Instruction ::
No pictures belong in the copy. Set down exactly the lines from the one that contains "ด้วย End Screen" through the end of the data.

(Beginning of Data for the task)

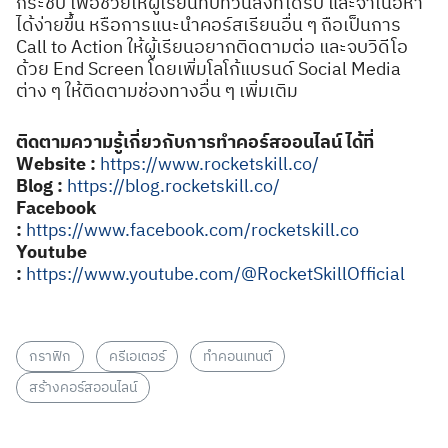
กระชับ เพื่อช่วยให้ผู้เรียนทบทวนสิ่งที่ได้รับ และจำเนื้อหา
ได้ง่ายขึ้น หรือการแนะนำคอร์สเรียนอื่น ๆ ถือเป็นการ
Call to Action ให้ผู้เรียนอยากติดตามต่อ และจบวิดีโอ
ด้วย End Screen โดยเพิ่มโลโก้แบรนด์ Social Media
ต่าง ๆ ให้ติดตามช่องทางอื่น ๆ เพิ่มเติม
ติดตามความรู้เกี่ยวกับการทำคอร์สออนไลน์ ได้ที่
Website :
https://www.rocketskill.co/
Blog :
https://blog.rocketskill.co/
Facebook
:
https://www.facebook.com/rocketskill.co
Youtube
:
https://www.youtube.com/@RocketSkillOfficial
กราฟิก
ครีเอเตอร์
ทำคอนเทนต์
สร้างคอร์สออนไลน์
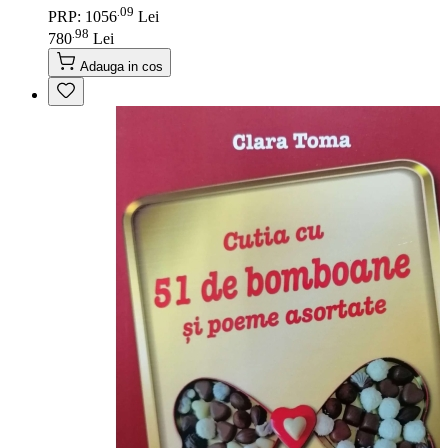
09
.
PRP: 1056
Lei
98
.
780
Lei
Adauga in cos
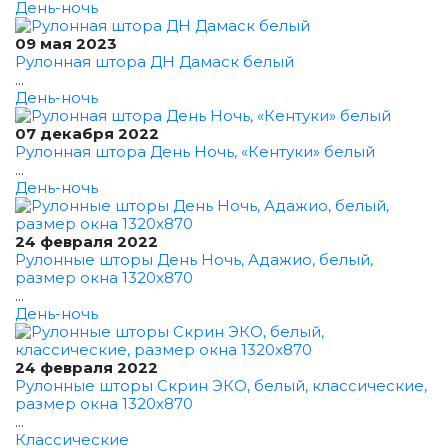
День-ночь
09 мая 2023
Рулонная штора ДН Дамаск белый
...
День-ночь
07 декабря 2022
Рулонная штора День Ночь, «Кентуки» белый
...
День-ночь
24 февраля 2022
Рулонные шторы День Ночь, Адажио, белый,
размер окна 1320x870
...
День-ночь
24 февраля 2022
Рулонные шторы Скрин ЭКО, белый, классические,
размер окна 1320x870
...
Классические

(End of Data for the task)

Task answer ::
ด้วย End Screen โดยเพิ่มโลโก้แบรนด์ Social Media
ต่าง ๆ ให้ติดตามช่องทางอื่น ๆ เพิ่มเติม
ติดตามความรู้เกี่ยวกับการทำคอร์สออนไลน์ ได้ที่
Website :
https://www.rocketskill.co/
Blog :
https://blog.rocketskill.co/
Facebook
:
https://www.facebook.com/rocketskill.co
Youtube
:
https://www.youtube.com/@RocketSkillOfficial
กราฟิก
ครีเอเตอร์
ทำคอนเทนต์
สร้างคอร์สออนไลน์
09
.
PRP: 1056
Lei
98
.
780
Lei
Adauga in cos
День-ночь
09 мая 2023
Рулонная штора ДН Дамаск белый
...
День-ночь
07 декабря 2022
Рулонная штора День Ночь, «Кентуки» белый
...
День-ночь
24 февраля 2022
Рулонные шторы День Ночь, Адажио, белый,
размер окна 1320x870
...
День-ночь
24 февраля 2022
Рулонные шторы Скрин ЭКО, белый, классические,
размер окна 1320x870
...
Классические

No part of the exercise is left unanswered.